• _SELECTED TEXT_

----------------

Wilco Summer 2009 REVIEW – Wappingers Falls, NY: Saturday, 7/18/2009

Originally posted 2009-07-19 02:14:31. Republished by Blog Post Promoter

For the Set List, CLICK HERE!

By Chris Moore:

As you walk in the gates at a Wilco concert this summer, your ticket is scanned and you are handed a free tour program.

That’s right; I said “FREE.”

And this is no cheap artifact thrown together for the sake of it.  This is a 34 page program, printed and bound as professionally as any other band’s tour program for which you would probably spend in the ballpark (pun intended) of $15 to $20.  Inside, you’ll find exclusive band photographs, the “Wilco Top 5-a-go-go” (a set of “Top 5” lists from the band members), interviews with Jeff Tweedy and Derek Welch (who designed the Wilco toys and the Nudie suits you see in the artwork for the new album), reproduced handwritten lyrics for “Country Disappeared,” a brief word from Glenn Kotche about a custom aspect of his drumset, a scorecard listing all the Wilco songs across the x-axis and all the locations for the summer tour down the y-axis, cartoons, and more…

I think you get the idea.

Although I didn’t know it when I entered the gates Saturday at Dutchess Stadium in Wappingers Falls for my first Wilco concert, this is precisely the type of show the band was about to put on: one jam-packed with more effort, creative energy, and ability to impress than I ever thought possible.

Over two and a half hours — and that’s AFTER Conor Oberst and the Mystic Valley Band left the stage — Wilco played a full set with two encores that added up to 29 songs.  The band entered by simply strolling through a gate on the first base line, walking across the outfield, and running up the steps to launch immediately into a rocking version of “Wilco (the song),” the opening track from their new album.

Throughout the night, Jeff Tweedy and the boys of Wilco played predominantly from their most recent four albums (Yankee Hotel Foxtrot, A Ghost is Born, Sky Blue Sky, and Wilco (the album) – six songs a piece, except for Sky Blue Sky‘s five), but they also played three songs from their third album Summerteeth and dusted off one each from their 1995 debut album A.M. (CLICK HERE to read a review of A.M.), its 1996 followup Being There, and the first Mermaid Avenue.

The first 22 songs — the main set — came at a rapid pace, as the band members somehow maintained the same soaring level of enthusiasm for recreating some of their best songs, as well as some deeper album cuts, onstage with either note-for-note perfection compared to the studio versions (“I Am Trying to Break Your Heart,” “Shot in the Arm,” & “Walken”) or by introducing interesting new rythyms, riffs, and other interesting aspects to their interpretations (“War on War,” “Too Far Apart,” & the by-now-classic concert version of “I’m the Man Who Loves You”).

Throughout the night, Tweedy interacted with the crowd in his characteristic way, the night’s main topics being the mosquitoes that were swarming the stage — “Does anyone have any DEET?” he asked — and the glow sticks that were being tossed around amongst the audience members at the foot of the stage — he mimed a set of “try to hit me, I dare you!” arm motions during one song, causing a volley of glow sticks to shower the stage, showing off the audience’s profoundly poor coordination.

“You guys have really bad aim,” Tweedy laughed at the end of the song.  That prompted a few more glow sticks to be launched in his direction, but he managed to duck each of them.

----------------

• _RECORD EXCERPTS_

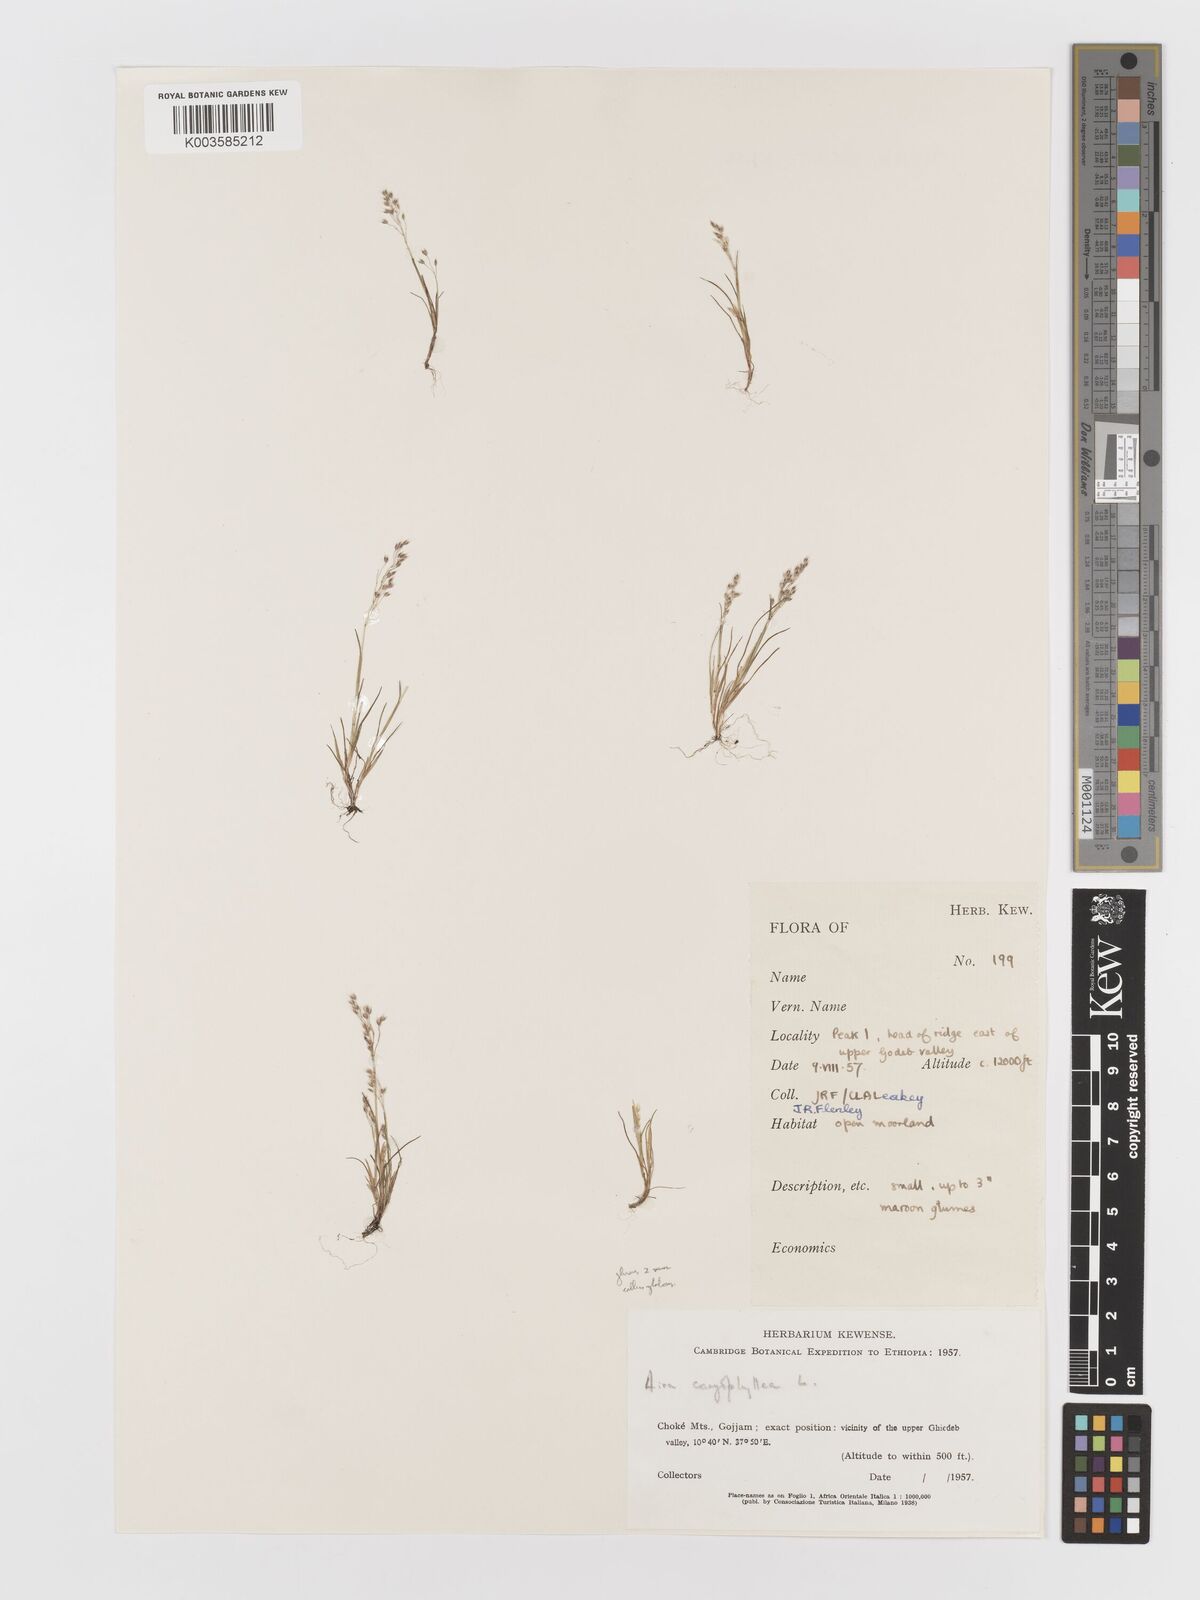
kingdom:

----------------

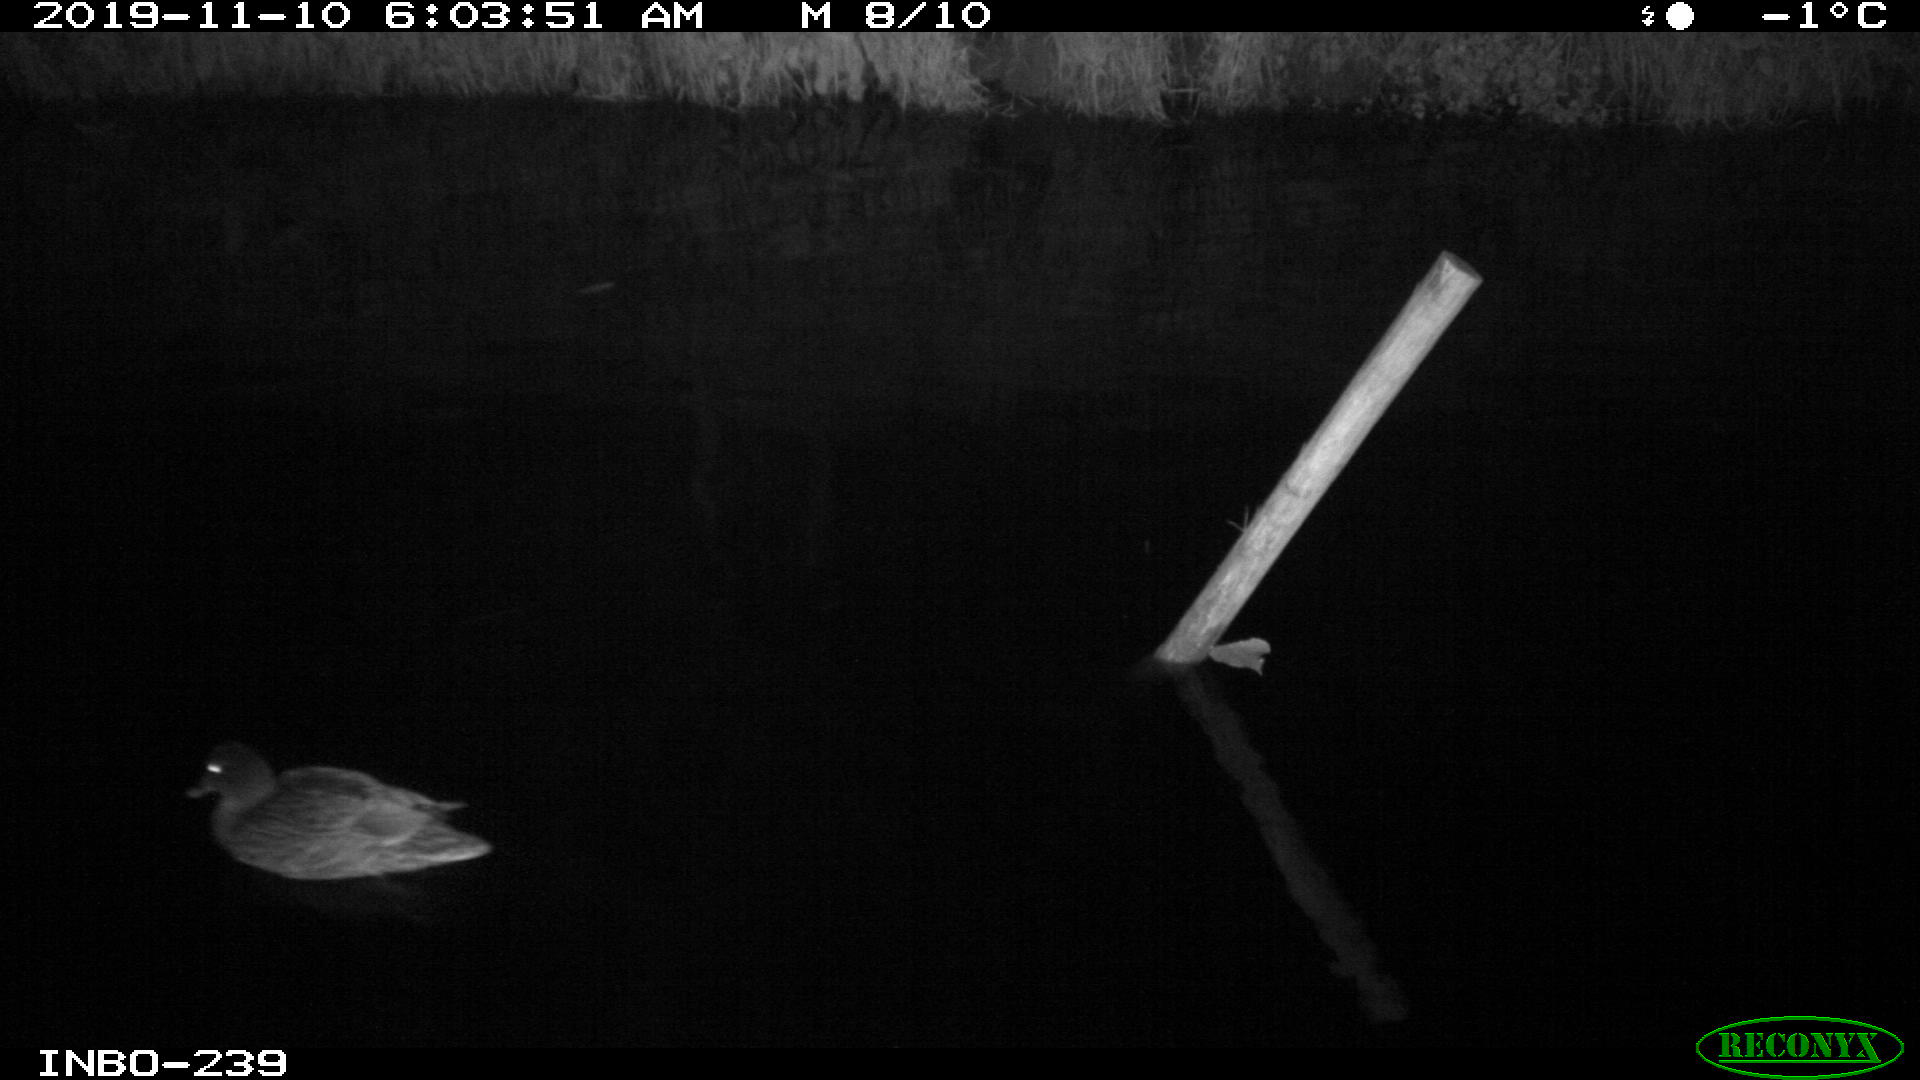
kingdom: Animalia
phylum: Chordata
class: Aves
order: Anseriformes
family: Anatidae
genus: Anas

----------------

• _EXERCISE SET_
1 - How many pages long is the free tour program handed out at the gates, according to the Wilco concert review?
2 - Carry on the Wilco concert review past its last sentence.
These entries come from a separate source.

• _OUTPUTS BY TASK_
1 - 34 pages.

2 -
The first encore only included two songs, but it stretched on for more than twenty minutes.  The first song, “Poor Places,” was a heartfelt rendition of Yankee Hotel Foxtrot‘s penultimate track.  It was followed by a scorching, more than full-length version of A Ghost is Born‘s “Spiders (Kidsmoke).”  The latter is one of the songs that showed off the considerable talent and electric stylings of the three guitarists — Tweedy, the incredible Nels Cline (who truly brought a distinctive guitar style to the band when he joined in early 2004), and Pat Sansone (who was really unleashed in the second encore when he engaged in a volley of solos that passed between him and Cline as though they were firing automatic weapons).

The encore ended with Tweedy calling for the audience to clap to the beat, raising their arms above their heads.  As the instrumentation dropped away, he issued a challenge; apparently, the Brooklyn, New York crowd at Keyspan Park couldn’t keep up the beat after the band stopped playing.  Instead, they sped up rapidly.

For a brief moment after they stopped playing, I thought this crowd would fare better… but it was not to be so.  The members of Wilco motioned for the crowd to slow down and Tweedy started laughing as they went back to their instruments for the final riff of “Spiders.”

“You guys were good,” he politely exaggerated after the song ended.

When they left the stage for the second time, I thought for certain that the show had ended.  After all, they had played 24 songs and it had been two hours since they took the stage at 8:30pm.

And yet they still returned for more!

The second encore kicked off with an upbeat rendition of “The Late Greats” that had the entire crowd moving — from foot-tapping to full-out dancing — and smiling.  Next came the first single off the new album, “You Never Know,” complete with note-for-note perfect George Harrison-esque slide guitar by Cline.

“You have time for a couple more?” Tweedy asked, to which he received the deafening screams of the crowd.

When they kick-started “Heavy Metal Drummer,” you would have thought this was Lynyrd Skynyrd about to play “Freebird” for the response that issued forth from the audience.  They played a great version, but nothing could have prepared me for their interpretation of “Hoodoo Voodoo.”  With lyrics that Woody Guthrie wrote for his children but was never able to record, this track appeared as one of the Tweedy leads on Mermaid Avenue. I’ve always liked this song, but I’ve never loved it the way I did for those five minutes they played it, complete with a new driving guitar riff, pitch-perfect vocals by Tweedy as though we were in the studio with him back in 1998, and outstanding guitar work by Cline and Sansone.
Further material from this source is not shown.